Categories: Apologetics & Theology

Rediscovering Your Joy

Ben Godwin | January 24, 2019

(Barb Wire) – For many Christians serving God is a duty when it should be a delight. Billy Sunday said, “If you have no joy, there’s a leak in your Christianity somewhere.” Indeed, Christians should be the happiest people on the planet. A happy Christian is a strong Christian because “The joy of the Lord is your strength” (Neh. 8:10). As C. S. Lewis stated, “Joy is the serious business of heaven.”

Unfortunately, the Bible is perceived by some as a book of gloom and doom, rules and regulations, and super serious and dull theological issues. Consequently, God is viewed as a killjoy in heaven who doesn’t want people to have any fun. After all, God is somber, strictly business, and serving Him is drudgery, right? Wrong! That, my friend, is not an accurate picture of the Bible or the God who inspired it. The great revivalist John Wesley said, “Sour godliness is the devil’s religion . . . it originated among unhappy, semi-religious people who had just enough religion to make themselves miserable but not enough to do them any good.”

God is the source of true joy. We can’t have complete joy apart from Him. “In Your presence is fullness of joy; at Your right hand are pleasures forevermore” (Ps. 16:11). There is “fun” in sin, or no one would commit it, but it is short-lived, and the consequences take a terrible toll. You don’t have to drink alcohol, do drugs, gamble, or engage in illicit sex in order to have “fun.” It might surprise you how many joy-related words are found in the Bible. Words like “happy, glad(ness), joy, joyful(ly), joyous, rejoice(d), rejoicing, cheer, cheerful(ly), laugh(ed)” occur nearly 700 times combined in Scripture. Whoever said being a Christian is no fun is reading the wrong Bible.

God must have a sense of humor because He started the nation of Israel with a 100 year old impotent man (Abraham) and a 90 year old barren woman (Sarah). Isaac, their son’s name, means “laughter.” God promised them a son twenty-five years beforehand, but He waited until it was no longer humanly possible for them to conceive. Then God did the impossible, gave them Isaac, and restored joy and laughter to their lives. Proverbs 17:22 reminds us that “A merry heart does good, like medicine.” Thinking about how funny Abraham’s story is should give you a good dose.

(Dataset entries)

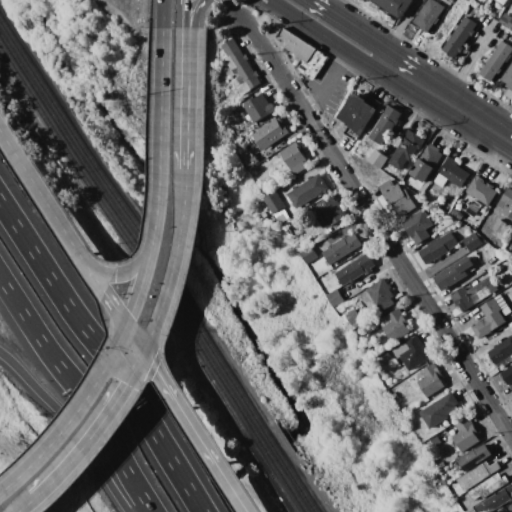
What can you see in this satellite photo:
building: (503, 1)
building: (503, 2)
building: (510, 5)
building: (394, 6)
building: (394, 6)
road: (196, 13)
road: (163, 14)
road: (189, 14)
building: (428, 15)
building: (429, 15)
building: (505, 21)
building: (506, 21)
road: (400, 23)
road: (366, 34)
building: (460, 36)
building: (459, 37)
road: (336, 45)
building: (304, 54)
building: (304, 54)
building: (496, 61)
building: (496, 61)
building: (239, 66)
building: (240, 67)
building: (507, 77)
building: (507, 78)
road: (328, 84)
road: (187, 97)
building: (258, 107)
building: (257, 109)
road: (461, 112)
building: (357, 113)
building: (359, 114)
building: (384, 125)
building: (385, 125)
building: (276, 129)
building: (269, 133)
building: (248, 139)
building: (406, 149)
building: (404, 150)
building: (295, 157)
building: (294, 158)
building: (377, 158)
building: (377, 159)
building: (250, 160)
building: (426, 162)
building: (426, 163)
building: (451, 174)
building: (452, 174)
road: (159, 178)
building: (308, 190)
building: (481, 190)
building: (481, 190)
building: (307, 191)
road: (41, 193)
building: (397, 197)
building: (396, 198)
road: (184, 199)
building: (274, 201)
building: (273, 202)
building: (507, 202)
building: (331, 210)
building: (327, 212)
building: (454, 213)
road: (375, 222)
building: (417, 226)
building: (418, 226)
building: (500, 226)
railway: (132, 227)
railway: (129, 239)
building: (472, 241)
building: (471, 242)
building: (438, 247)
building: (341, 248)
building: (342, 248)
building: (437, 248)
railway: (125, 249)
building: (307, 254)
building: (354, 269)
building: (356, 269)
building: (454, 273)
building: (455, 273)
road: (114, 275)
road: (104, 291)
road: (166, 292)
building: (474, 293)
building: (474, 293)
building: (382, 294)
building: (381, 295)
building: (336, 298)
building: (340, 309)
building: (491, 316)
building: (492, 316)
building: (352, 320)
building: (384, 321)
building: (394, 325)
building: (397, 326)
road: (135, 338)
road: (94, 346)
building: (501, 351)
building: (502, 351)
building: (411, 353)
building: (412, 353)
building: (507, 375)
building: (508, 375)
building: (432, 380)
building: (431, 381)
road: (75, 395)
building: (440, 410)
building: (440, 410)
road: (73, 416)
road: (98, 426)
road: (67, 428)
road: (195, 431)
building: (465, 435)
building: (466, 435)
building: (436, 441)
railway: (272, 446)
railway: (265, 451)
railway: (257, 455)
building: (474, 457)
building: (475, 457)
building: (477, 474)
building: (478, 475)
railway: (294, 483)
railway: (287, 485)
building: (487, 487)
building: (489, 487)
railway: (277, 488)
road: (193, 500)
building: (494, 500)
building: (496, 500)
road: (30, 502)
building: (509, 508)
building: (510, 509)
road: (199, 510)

- [TASK OBJECTIVE]:
Quote the passage of the article on rediscovering joy, starting with "God is the source" and going on through "the wrong Bible.". This data was drawn from a separate source.

- [SOLUTION TO THIS TASK]:
God is the source of true joy. We can’t have complete joy apart from Him. “In Your presence is fullness of joy; at Your right hand are pleasures forevermore” (Ps. 16:11). There is “fun” in sin, or no one would commit it, but it is short-lived, and the consequences take a terrible toll. You don’t have to drink alcohol, do drugs, gamble, or engage in illicit sex in order to have “fun.” It might surprise you how many joy-related words are found in the Bible. Words like “happy, glad(ness), joy, joyful(ly), joyous, rejoice(d), rejoicing, cheer, cheerful(ly), laugh(ed)” occur nearly 700 times combined in Scripture. Whoever said being a Christian is no fun is reading the wrong Bible.